XYZ can either be a Request/Response, or a Reader/Writer, depending on
the execution environment.

I think the main difference in my case is that the ScriptEngine
resolution happens inside the ScriptResolver, and the Script provides
you the suitable ScriptEngine.

-Bertrand

Re: [RT] ScriptResolver

Posted by Carsten Ziegeler <cz...@apache.org>.
Felix Meschberger schrieb:
> Hi,
> 
> Am Freitag, den 26.10.2007, 11:39 +0200 schrieb Carsten Ziegeler:
>> The proposed SlingScriptResolver is currenly only able to resolve a
>> script based on the current sling request.
>>
>> I think it makes sense to be able to resolve a script based on a path.
>> A possible use case for this is to invoke some helper scripts during
>> request processing, for example if I want to call some javascript script
>> to do some funky stuff from within my java based component etc.
>>
>> I have no good idea how the method signature should look like? If it
>> should take a path or a Resource?
> 
> I thought about this, too, and in fact temporarily had a signature
> taking a path, which would probably have been the exact script path.
> This would probably make sense.
> 
> In addition, I could imagine, that theoretically, other signatures like
> taking a Resource and/or RequestPathInfo would be interesting - but I
> have no clue where to stop adding signatues :-)

:)

> That is why, I actually dropped the method with the path signature and
> just left the one taking the request object.
Hmm, ok, perhaps we can take another approach. The current Script
interface is actually just a container for some objects, so we could
make a simple bean out of it.
If we then have a mechanism to detect a specific ScriptEngine, I could
implement my use case by looking up the ScriptEngine I want (as I know I
want the javascript or the jruby or whatever script engine),
instantiating a script object, setting the script engine, setting a
reader and then I can invoke the script engine with this.

Carsten

-- 
Carsten Ziegeler
cziegeler@apache.org

Re: [RT] ScriptResolver

Posted by Felix Meschberger <fm...@gmail.com>.
Hi,

Am Freitag, den 26.10.2007, 11:39 +0200 schrieb Carsten Ziegeler:
> The proposed SlingScriptResolver is currenly only able to resolve a
> script based on the current sling request.
> 
> I think it makes sense to be able to resolve a script based on a path.
> A possible use case for this is to invoke some helper scripts during
> request processing, for example if I want to call some javascript script
> to do some funky stuff from within my java based component etc.
> 
> I have no good idea how the method signature should look like?
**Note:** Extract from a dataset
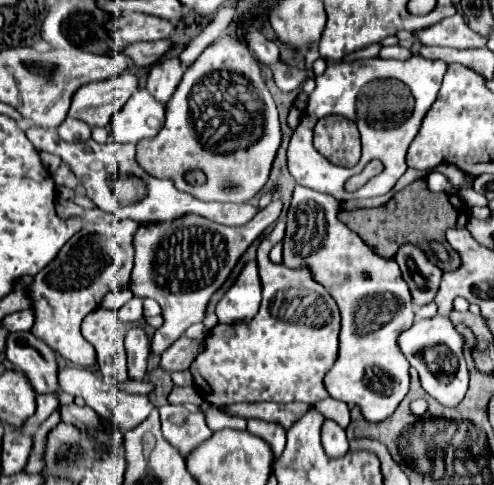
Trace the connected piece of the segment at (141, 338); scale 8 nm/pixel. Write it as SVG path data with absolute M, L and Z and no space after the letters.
M132 328L126 334L126 354L128 354L128 378L142 382L146 376L146 360L148 360L148 336L140 328Z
If it
> should take a path or a Resource?

I thought about this, too, and in fact temporarily had a signature
taking a path, which would probably have been the exact script path.
This would probably make sense.

In addition, I could imagine, that theoretically, other signatures like
taking a Resource and/or RequestPathInfo would be interesting - but I
have no clue where to stop adding signatues :-)

That is why, I actually dropped the method with the path signature and
just left the one taking the request object.